> [EXTRACTED ENTRIES]:

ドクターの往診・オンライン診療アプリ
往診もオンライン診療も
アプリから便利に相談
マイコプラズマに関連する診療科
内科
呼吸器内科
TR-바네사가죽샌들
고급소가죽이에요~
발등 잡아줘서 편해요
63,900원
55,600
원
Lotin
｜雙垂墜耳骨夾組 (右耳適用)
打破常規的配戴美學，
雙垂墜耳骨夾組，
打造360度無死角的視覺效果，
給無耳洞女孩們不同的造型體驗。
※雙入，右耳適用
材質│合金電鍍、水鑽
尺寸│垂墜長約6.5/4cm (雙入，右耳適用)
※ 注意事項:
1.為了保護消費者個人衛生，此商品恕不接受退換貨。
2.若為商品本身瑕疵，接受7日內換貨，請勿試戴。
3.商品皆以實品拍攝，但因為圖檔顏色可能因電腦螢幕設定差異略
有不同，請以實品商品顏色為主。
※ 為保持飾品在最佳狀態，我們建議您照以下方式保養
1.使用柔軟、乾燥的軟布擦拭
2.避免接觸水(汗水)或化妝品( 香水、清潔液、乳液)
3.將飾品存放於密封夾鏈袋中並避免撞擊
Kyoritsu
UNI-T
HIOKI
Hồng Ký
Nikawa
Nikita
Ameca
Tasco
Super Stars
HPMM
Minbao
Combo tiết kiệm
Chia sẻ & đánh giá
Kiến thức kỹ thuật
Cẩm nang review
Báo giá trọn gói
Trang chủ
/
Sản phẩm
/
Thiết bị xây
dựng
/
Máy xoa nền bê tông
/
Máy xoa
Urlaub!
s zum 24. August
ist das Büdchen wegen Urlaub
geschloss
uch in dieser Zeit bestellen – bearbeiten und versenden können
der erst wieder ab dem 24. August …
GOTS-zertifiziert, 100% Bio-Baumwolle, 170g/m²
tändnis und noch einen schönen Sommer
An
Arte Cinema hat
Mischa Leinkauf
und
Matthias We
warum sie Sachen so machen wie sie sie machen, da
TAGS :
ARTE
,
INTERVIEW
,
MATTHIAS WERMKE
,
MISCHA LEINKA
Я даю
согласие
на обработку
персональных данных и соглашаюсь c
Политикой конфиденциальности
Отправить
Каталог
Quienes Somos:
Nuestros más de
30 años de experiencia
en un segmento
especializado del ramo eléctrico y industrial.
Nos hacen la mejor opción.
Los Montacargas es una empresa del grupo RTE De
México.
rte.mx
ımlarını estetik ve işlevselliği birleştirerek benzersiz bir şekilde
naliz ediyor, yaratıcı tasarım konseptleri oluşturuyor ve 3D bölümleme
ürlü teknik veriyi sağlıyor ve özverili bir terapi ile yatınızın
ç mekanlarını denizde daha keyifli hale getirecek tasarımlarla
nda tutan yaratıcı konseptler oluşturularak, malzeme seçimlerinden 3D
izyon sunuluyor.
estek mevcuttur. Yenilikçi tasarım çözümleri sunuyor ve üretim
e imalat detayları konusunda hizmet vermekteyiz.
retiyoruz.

> [AIM OF THE EXERCISE]: Transcribe all of the lines above, character for character, with nothing altered, added, or omitted.

> [RESPONSE AREA]:
ドクターの往診・オンライン診療アプリ
往診もオンライン診療も
アプリから便利に相談
マイコプラズマに関連する診療科
内科
呼吸器内科
TR-바네사가죽샌들
고급소가죽이에요~
발등 잡아줘서 편해요
63,900원
55,600
원
Lotin
｜雙垂墜耳骨夾組 (右耳適用)
打破常規的配戴美學，
雙垂墜耳骨夾組，
打造360度無死角的視覺效果，
給無耳洞女孩們不同的造型體驗。
※雙入，右耳適用
材質│合金電鍍、水鑽
尺寸│垂墜長約6.5/4cm (雙入，右耳適用)
※ 注意事項:
1.為了保護消費者個人衛生，此商品恕不接受退換貨。
2.若為商品本身瑕疵，接受7日內換貨，請勿試戴。
3.商品皆以實品拍攝，但因為圖檔顏色可能因電腦螢幕設定差異略
有不同，請以實品商品顏色為主。
※ 為保持飾品在最佳狀態，我們建議您照以下方式保養
1.使用柔軟、乾燥的軟布擦拭
2.避免接觸水(汗水)或化妝品( 香水、清潔液、乳液)
3.將飾品存放於密封夾鏈袋中並避免撞擊
Kyoritsu
UNI-T
HIOKI
Hồng Ký
Nikawa
Nikita
Ameca
Tasco
Super Stars
HPMM
Minbao
Combo tiết kiệm
Chia sẻ & đánh giá
Kiến thức kỹ thuật
Cẩm nang review
Báo giá trọn gói
Trang chủ
/
Sản phẩm
/
Thiết bị xây
dựng
/
Máy xoa nền bê tông
/
Máy xoa
Urlaub!
s zum 24. August
ist das Büdchen wegen Urlaub
geschloss
uch in dieser Zeit bestellen – bearbeiten und versenden können
der erst wieder ab dem 24. August …
GOTS-zertifiziert, 100% Bio-Baumwolle, 170g/m²
tändnis und noch einen schönen Sommer
An
Arte Cinema hat
Mischa Leinkauf
und
Matthias We
warum sie Sachen so machen wie sie sie machen, da
TAGS :
ARTE
,
INTERVIEW
,
MATTHIAS WERMKE
,
MISCHA LEINKA
Я даю
согласие
на обработку
персональных данных и соглашаюсь c
Политикой конфиденциальности
Отправить
Каталог
Quienes Somos:
Nuestros más de
30 años de experiencia
en un segmento
especializado del ramo eléctrico y industrial.
Nos hacen la mejor opción.
Los Montacargas es una empresa del grupo RTE De
México.
rte.mx
ımlarını estetik ve işlevselliği birleştirerek benzersiz bir şekilde
naliz ediyor, yaratıcı tasarım konseptleri oluşturuyor ve 3D bölümleme
ürlü teknik veriyi sağlıyor ve özverili bir terapi ile yatınızın
ç mekanlarını denizde daha keyifli hale getirecek tasarımlarla
nda tutan yaratıcı konseptler oluşturularak, malzeme seçimlerinden 3D
izyon sunuluyor.
estek mevcuttur. Yenilikçi tasarım çözümleri sunuyor ve üretim
e imalat detayları konusunda hizmet vermekteyiz.
retiyoruz.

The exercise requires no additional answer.